4/ Ce livre aborde à la fois les
prévisions alarmistes de l’OMS – 1 milliard de sourds en 2050
(sans compter ceux qui n’entendront pas cet appel) –, la
problématique du boucan, et pas seulement celui des bars… mais
aussi celui de la liberté, comme si le bruit était une liberté
dont les autorités souhaitent nous priver (pour notre bien), mais en
ne considérant que le bruit causé par la musique…
Les autorités suivent des modes et
s'attaquent aujourd'hui au « bruit » comme elles se sont
jadis attaquées à l'alcool, à la conduite sportive, au cholestérol
ou à l'ostéoporose.

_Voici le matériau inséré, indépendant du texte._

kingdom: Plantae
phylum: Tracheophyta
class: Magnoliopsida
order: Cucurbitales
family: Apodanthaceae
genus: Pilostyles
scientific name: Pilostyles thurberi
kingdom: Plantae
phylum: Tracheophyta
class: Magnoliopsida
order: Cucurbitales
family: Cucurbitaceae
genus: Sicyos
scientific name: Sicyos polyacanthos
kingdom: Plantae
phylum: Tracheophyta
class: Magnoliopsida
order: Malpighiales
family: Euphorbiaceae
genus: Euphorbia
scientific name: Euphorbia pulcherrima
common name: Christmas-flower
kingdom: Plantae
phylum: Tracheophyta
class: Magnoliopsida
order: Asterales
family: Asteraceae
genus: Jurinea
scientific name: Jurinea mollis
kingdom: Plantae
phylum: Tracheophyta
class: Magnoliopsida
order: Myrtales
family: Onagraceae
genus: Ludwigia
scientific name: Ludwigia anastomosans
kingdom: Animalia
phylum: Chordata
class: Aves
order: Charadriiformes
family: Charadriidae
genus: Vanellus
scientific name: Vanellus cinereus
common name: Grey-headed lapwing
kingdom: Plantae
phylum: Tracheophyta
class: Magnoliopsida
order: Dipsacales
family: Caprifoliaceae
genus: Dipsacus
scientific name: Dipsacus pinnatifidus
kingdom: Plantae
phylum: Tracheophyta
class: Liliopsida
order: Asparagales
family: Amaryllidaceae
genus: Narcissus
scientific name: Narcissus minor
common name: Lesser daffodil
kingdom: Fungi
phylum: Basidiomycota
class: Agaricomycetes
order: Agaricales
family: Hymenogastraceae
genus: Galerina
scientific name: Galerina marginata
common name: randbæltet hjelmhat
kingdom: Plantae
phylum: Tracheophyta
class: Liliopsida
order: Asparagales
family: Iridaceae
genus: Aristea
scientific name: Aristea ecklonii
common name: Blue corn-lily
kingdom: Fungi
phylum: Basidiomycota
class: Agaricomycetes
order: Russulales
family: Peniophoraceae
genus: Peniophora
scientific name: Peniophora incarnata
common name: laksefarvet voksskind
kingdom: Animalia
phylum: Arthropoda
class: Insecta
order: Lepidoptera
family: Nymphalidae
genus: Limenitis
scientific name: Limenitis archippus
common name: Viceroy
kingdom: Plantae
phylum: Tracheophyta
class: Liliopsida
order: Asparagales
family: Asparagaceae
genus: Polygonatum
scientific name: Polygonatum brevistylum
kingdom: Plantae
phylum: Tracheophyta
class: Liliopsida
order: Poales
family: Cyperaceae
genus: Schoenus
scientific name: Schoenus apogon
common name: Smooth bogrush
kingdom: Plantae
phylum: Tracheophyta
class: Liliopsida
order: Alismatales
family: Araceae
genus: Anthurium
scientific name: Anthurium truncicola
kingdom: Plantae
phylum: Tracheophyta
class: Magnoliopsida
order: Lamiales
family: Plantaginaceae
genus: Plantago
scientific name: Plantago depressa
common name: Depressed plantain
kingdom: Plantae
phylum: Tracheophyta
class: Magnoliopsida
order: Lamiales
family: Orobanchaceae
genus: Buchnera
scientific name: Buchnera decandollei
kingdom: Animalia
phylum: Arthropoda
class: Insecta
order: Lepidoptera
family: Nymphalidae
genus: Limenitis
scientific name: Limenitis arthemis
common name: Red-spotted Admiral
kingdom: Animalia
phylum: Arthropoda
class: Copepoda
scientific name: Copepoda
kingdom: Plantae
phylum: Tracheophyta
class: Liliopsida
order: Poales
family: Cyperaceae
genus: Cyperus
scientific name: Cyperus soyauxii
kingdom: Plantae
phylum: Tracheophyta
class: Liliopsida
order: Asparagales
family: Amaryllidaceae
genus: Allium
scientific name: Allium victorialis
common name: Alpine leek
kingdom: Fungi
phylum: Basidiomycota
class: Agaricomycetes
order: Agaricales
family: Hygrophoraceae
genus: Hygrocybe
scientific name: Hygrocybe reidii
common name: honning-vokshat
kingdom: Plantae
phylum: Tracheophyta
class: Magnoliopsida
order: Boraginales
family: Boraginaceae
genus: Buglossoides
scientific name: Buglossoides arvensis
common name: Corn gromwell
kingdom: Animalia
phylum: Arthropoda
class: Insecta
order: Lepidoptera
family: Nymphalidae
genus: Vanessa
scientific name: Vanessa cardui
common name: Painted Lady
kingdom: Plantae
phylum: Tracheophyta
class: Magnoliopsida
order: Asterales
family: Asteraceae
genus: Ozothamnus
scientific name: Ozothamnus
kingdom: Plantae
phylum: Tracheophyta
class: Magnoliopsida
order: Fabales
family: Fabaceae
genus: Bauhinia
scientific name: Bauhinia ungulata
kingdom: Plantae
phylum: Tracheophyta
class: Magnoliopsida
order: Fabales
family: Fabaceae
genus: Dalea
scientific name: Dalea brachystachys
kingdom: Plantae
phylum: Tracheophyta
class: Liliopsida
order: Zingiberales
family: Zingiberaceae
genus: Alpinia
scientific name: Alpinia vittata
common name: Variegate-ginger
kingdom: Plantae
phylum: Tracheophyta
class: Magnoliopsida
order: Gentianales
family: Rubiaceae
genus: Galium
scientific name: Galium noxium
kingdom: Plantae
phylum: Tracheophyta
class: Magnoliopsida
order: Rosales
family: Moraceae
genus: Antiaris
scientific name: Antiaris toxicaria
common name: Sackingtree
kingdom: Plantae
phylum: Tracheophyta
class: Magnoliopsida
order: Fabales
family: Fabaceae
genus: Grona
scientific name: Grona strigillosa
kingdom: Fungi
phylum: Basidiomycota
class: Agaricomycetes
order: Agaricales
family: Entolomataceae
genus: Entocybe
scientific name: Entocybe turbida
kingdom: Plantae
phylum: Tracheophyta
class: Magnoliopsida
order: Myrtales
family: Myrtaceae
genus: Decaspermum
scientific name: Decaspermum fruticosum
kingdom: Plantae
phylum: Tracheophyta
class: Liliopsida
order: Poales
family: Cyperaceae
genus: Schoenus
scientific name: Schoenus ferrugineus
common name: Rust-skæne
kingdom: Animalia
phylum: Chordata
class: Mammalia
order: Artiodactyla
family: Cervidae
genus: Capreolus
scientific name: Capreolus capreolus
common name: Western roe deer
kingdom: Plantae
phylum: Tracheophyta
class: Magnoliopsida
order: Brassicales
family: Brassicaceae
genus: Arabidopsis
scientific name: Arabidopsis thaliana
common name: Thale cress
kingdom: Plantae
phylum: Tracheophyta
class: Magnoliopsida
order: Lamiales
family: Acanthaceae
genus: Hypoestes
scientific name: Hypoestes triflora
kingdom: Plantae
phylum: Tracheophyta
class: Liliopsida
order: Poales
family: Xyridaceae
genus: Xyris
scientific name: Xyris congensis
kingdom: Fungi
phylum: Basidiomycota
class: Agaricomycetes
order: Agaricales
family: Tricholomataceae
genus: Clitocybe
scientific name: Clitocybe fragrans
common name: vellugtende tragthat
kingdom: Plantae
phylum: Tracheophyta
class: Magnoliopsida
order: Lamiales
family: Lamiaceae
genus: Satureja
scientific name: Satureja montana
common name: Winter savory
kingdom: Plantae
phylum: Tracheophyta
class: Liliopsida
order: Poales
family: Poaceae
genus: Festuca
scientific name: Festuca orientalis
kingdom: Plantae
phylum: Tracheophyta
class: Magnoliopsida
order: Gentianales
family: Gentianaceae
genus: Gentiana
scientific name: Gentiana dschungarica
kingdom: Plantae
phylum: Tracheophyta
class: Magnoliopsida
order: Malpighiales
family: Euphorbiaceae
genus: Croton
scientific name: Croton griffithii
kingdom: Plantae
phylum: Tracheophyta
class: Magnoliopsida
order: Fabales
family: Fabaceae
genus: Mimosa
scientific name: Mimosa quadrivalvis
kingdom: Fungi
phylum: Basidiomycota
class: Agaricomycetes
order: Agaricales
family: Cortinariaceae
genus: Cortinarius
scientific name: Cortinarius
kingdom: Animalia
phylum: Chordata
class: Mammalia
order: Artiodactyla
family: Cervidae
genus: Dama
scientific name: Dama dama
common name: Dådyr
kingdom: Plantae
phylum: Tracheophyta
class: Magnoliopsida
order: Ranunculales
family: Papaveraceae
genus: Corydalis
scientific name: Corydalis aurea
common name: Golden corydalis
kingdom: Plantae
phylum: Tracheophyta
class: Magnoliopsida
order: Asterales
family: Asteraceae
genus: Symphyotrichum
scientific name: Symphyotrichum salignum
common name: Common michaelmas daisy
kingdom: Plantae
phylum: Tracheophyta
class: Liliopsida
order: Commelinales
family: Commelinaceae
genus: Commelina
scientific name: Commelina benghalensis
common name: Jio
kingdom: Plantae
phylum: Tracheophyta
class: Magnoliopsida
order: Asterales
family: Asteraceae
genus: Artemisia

Il ne s'agit pas de priver les gens d'une
liberté fondamentale mais plutôt de régler un « grand
problème sociétal » avec la finesse d'un éléphant dans un
magasin de porcelaine. Moi, je pense que le problème du son est tout
aussi insoluble que ceux de l'alcool, de la vitesse et du gras. Parce
que des gens aiment ça. Des gens produiront et chercheront donc du
boucan même si celui-ci en venait à être prohibé. Une certaine
musique s'apprécie à un niveau sonore élevé et on ne danse qu'à
partir d'un certain nombre de décibels. Oui, c'est potentiellement
dangereux. Mais moins que l'usage professionnel régulier
d'écouteurs, le meilleur moyen pour devenir sourd, ou la
fréquentation de festivals, pas triste non plus pour les oreilles.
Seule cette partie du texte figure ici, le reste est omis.